Hamburg - Der Wett- und Manipulationsskandal im italienischen Fußball hat den Erstligisten SSC Neapel erreicht. Der aktuelle Tabellenzweite muss sich vor der Disziplinarkommission des italienischen Fußballverbands (FIGC) verantworten. Seine Spieler Matteo Gianello, Paolo Cannavaro, Gianluca Grava und der ehemalige Profi Silvio Giusti stünden unter dem Verdacht, in einen Betrugsfall verwickelt zu sein. Das teilte der Verband mit.
Die Abwehrspieler Cannavaro und Grava sollen von den Absprachen gewusst, sie der FIGC aber nicht gemeldet haben. Vorausgegangen waren Untersuchungen der Staatsanwaltschaft in Bari, die wegen angeblicher Schiebungen rund um das Erstligaspiel zwischen Sampdoria Genua und Neapel am 16. Mai 2010 ermittelt. Sampdoria hatte 1:0 gewonnen und sich damit die Teilnahme an der Champions-League-Qualifikation gesichert.

> Ihre Aufgaben:
• a. Übersetzen Sie aus dem Artikel über den Wettskandal beim SSC Neapel den Satz „Sampdoria hatte 1:0 gewonnen und sich damit die Teilnahme an der Champions-League-Qualifikation gesichert.“ ins Englische.
• b. Schreiben Sie den Artikel über den Wettskandal beim SSC Neapel im Anschluss an seinen letzten Satz weiter.

> Bereitgestellte Einträge:
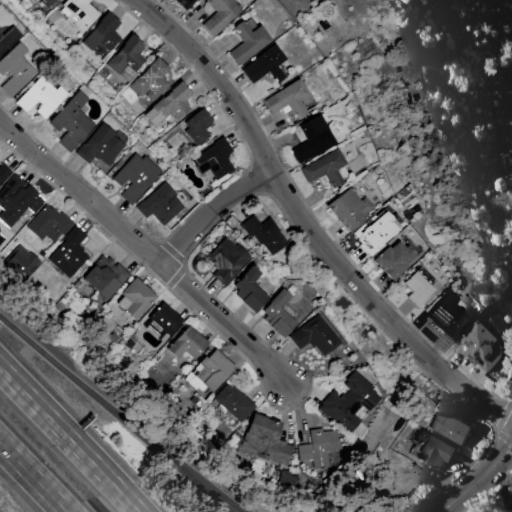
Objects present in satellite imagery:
building: (46, 2)
building: (46, 3)
building: (182, 3)
building: (184, 3)
building: (76, 13)
building: (77, 13)
building: (219, 14)
building: (220, 14)
building: (100, 35)
building: (101, 35)
building: (7, 36)
building: (8, 37)
building: (247, 40)
building: (246, 42)
building: (125, 58)
building: (126, 58)
building: (263, 65)
building: (264, 65)
building: (14, 69)
building: (15, 70)
building: (149, 80)
building: (151, 80)
building: (33, 93)
building: (39, 98)
building: (286, 98)
building: (290, 101)
building: (171, 102)
building: (172, 102)
building: (71, 119)
building: (70, 121)
building: (195, 126)
building: (196, 126)
building: (311, 138)
building: (312, 138)
building: (98, 145)
building: (99, 145)
building: (212, 159)
building: (213, 159)
building: (322, 167)
building: (326, 168)
building: (3, 172)
building: (3, 173)
building: (133, 176)
building: (134, 176)
building: (16, 199)
building: (16, 199)
building: (158, 204)
building: (159, 204)
building: (347, 208)
building: (347, 209)
road: (215, 213)
building: (47, 223)
road: (310, 223)
building: (48, 225)
building: (263, 231)
building: (374, 232)
building: (263, 234)
building: (371, 237)
road: (148, 246)
building: (67, 253)
building: (69, 253)
building: (224, 259)
building: (391, 259)
building: (225, 260)
building: (392, 260)
building: (19, 262)
building: (103, 276)
building: (105, 277)
building: (417, 286)
building: (246, 288)
building: (248, 288)
building: (416, 290)
building: (133, 298)
building: (134, 298)
building: (275, 313)
building: (277, 314)
building: (448, 316)
building: (447, 318)
building: (159, 321)
building: (161, 321)
building: (312, 335)
building: (314, 335)
building: (185, 343)
building: (186, 344)
building: (483, 345)
building: (482, 346)
building: (208, 371)
building: (211, 371)
building: (346, 401)
building: (231, 402)
building: (233, 402)
building: (347, 402)
road: (116, 413)
building: (448, 427)
building: (449, 428)
road: (68, 438)
building: (268, 439)
building: (263, 440)
building: (316, 447)
building: (317, 447)
building: (431, 449)
building: (433, 449)
road: (476, 475)
road: (32, 477)
building: (510, 487)
building: (510, 492)
road: (323, 502)
road: (434, 511)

> Lösungen der Aufgaben:
• a. Sampdoria had won 1-0 and thereby secured participation in the Champions League qualification.

• b.
Seit 2011 ermitteln die italienischen Behörden in einem umfassenden Betrugsskandal im italienischen Fußball, unter anderem gerieten Nationalspieler in das Visier der Fahnder. Mehrere Profis und Trainer wurden bislang gesperrt.
Zugleich wurde Neapel durch die Europäische Fußball-Union Uefa zu einer Strafe verurteilt. Wegen Ausschreitungen vor der Europa-League-Partie gegen AIK Solna, bei denen zwei schwedische Anhänger von Napoli-Fans angegriffen und verletzt worden waren, darf der SSC im kommenden internationalen Spiel nur einen Teil der Tickets für das San-Paolo-Stadion verkaufen. Gegen Dnjepr Dnjepropetrowsk werden 13 Sektoren der Arena leer bleiben. Außerdem muss der Club eine Geldstrafe von 150.000 Euro zahlen.